JAKARTA - Lembaga Sensor Film (LSF) dalam melaksanakan penyensoran film kini menerapkan skema klasifikasi usia, alih-alih melakukan pemotongan adegan materi film dari para sineas.
Hal ini disampaikan oleh Ketua LSF Naswardi usai `Peluncuran Situs Resmi Lembaga Sensor Film Republik Indonesia` di Jakarta Selatan, Kamis (7/8/2025).
"Poses penyensoran film itu ada dua, meneliti dan menilai, nah meneliti itu adalah yang diteliti berkaitan dengan judul, berkaitan dengan tema, dialog, monolog, kemudian teks terjemahan, kemudian visualnya berkaitan dengan adegan dan lain-lain," kata Naswardi.
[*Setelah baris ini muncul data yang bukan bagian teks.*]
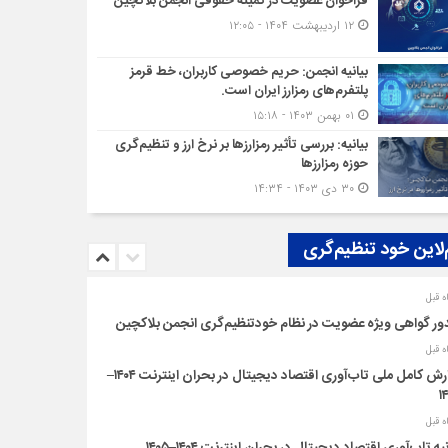
فراخوان عضویت در کمیته حقوقی انجمن بلاکچین
۱۲ اردیبهشت ۱۴۰۴ - ۱۲:۰۵
بیانیه انجمن: حریم خصوصی کاربران، خط قرمز
پلتفرم‌های رمزارز ایران است.
۰۱ بهمن ۱۴۰۳ - ۱۵:۱۸
بیانیه: بررسی تأثیر رمزارزها بر نرخ ارز و تنظیم‌گری
حوزه رمزارزها
۳۰ دی ۱۴۰۳ - ۱۴:۳۴
‌لاین خود تنظیم‌گری
ر گواهی ویژه عضویت در نظام خودتنظیم‌گری انجمن بلاکچین
گزارش کامل ملی تاب‌آوری اقتصاد دیجیتال در بحران اینترنت ۱۴۰۴–
۱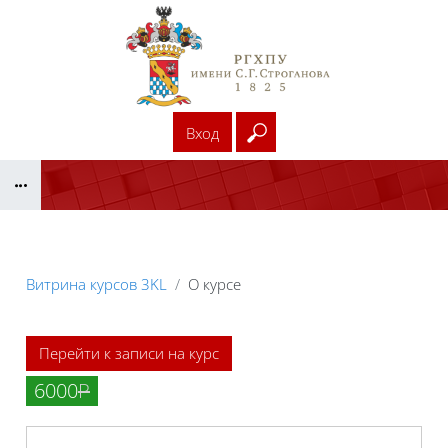
Перейти к основному содержанию
Вход
Введите ваш поисковый
Блоки
Витрина курсов 3KL
О курсе
Блоки
Перейти к записи на курс
6000
Р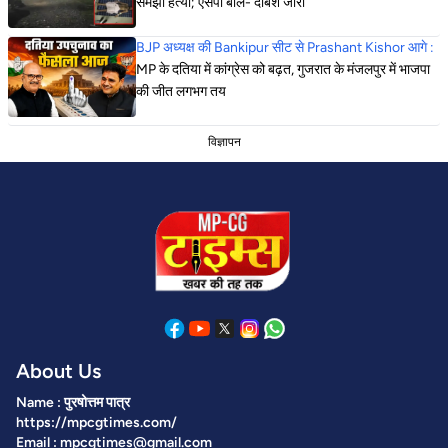
समझी हत्या; एसपी बोले- दबिश जारी
BJP अध्यक्ष की Bankipur सीट से Prashant Kishor आगे :
MP के दतिया में कांग्रेस को बढ़त, गुजरात के मंजलपुर में भाजपा
की जीत लगभग तय
विज्ञापन
About Us
Name : पुरषोत्तम पात्र
https://mpcgtimes.com/
Email : mpcgtimes@gmail.com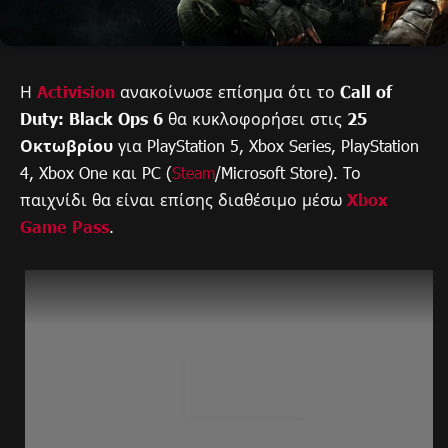
Η
Activision
ανακοίνωσε επίσημα ότι το
Call of
Duty: Black Ops 6
θα κυκλοφορήσει στις
25
Οκτωβρίου
για PlayStation 5, Xbox Series, PlayStation
4, Xbox One και PC (
Steam
/Microsoft Store). Το
παιχνίδι θα είναι επίσης διαθέσιμο μέσω
Xbox
Game Pass
.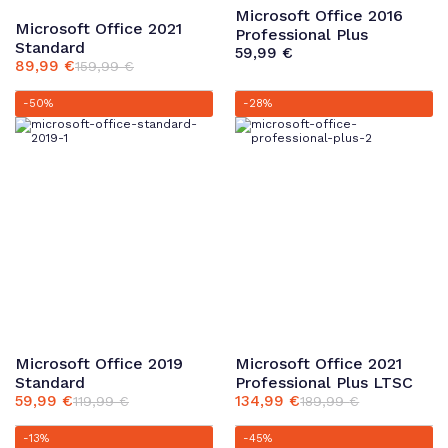
Microsoft Office 2016
Microsoft Office 2021
Professional Plus
Standard
59,99
€
89,99
€
159,99
€
Ursprünglicher
Aktueller
Preis
Preis
-50%
-28%
war:
ist:
159,99 €
89,99 €.
Microsoft Office 2019
Microsoft Office 2021
Standard
Professional Plus LTSC
59,99
€
134,99
€
119,99
€
189,99
€
Ursprünglicher
Aktueller
Ursprünglicher
Aktueller
Preis
Preis
Preis
Preis
-13%
-45%
war:
ist:
war:
ist: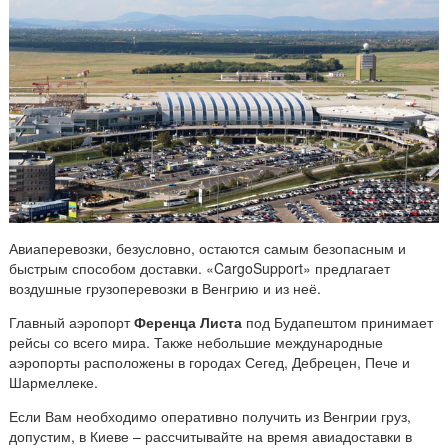
Авиаперевозки, безусловно, остаются самым безопасным и
быстрым способом доставки. «CargoSupport» предлагает
воздушные грузоперевозки в Венгрию и из неё.
Главный аэропорт
Ференца Листа
под Будапештом принимает
рейсы со всего мира. Также небольшие международные
аэропорты расположены в городах Сегед, Дебрецен, Пече и
Шармеллеке.
Если Вам необходимо оперативно получить из Венгрии груз,
допустим, в Киеве – рассчитывайте на время авиадоставки в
Kemudian, kata Naswardi, setelah melalui proses penelitian dan penilaian, film-film yang masuk ke LSF akan dilakukan klasifikasi dari berbagai tayangan tersebut, sehingga akan terbagi ke dalam berbagai kategori seperti semua umur (SU), remaja, atau pun dewasa.
"Kalau ada film yang tidak sesuai dengan kategori klasifikasi usianya, misalnya filmnya untuk semua umur, tapi ada adegan kekerasannya misalnya, maka kita memberikan catatan kepada pemilik untuk diperbaiki," ujar Naswardi.
Sementara itu untuk di televisi, Naswardi mengatakan ada dua jenis yang tidak dilakukan proses penyesuaian, yaitu tayangan berita karena ketentuannya diatur dalam undang-undang pers, dan yang kedua ialah siaran langsung.
"Selebihnya itu harus terlebih dahulu mendapatkan suratan lulus sensor, baru bisa tayang di TV," kata Naswardi.
"Baik itu sinetron, infotainment, kemudian bahkan iklan, dan juga acara reality show, dan lain-lain," dia menambahkan.
Naswardi menuturkan, untuk proses pengawasannya LSF, setiap film yang masuk ke dalam klasifikasi usia dewasa maka ditayangkan di atas pukul 10 malam. Sementara untuk kategori anak-anak ditayangkan di bawah jam 10 malam.
"Pra-tayangnya itu ada penilaian dari lembaga sensor film, pasca-tayangnya diawasi oleh Komisi Penyiaran Indonesia," kata Naswardi.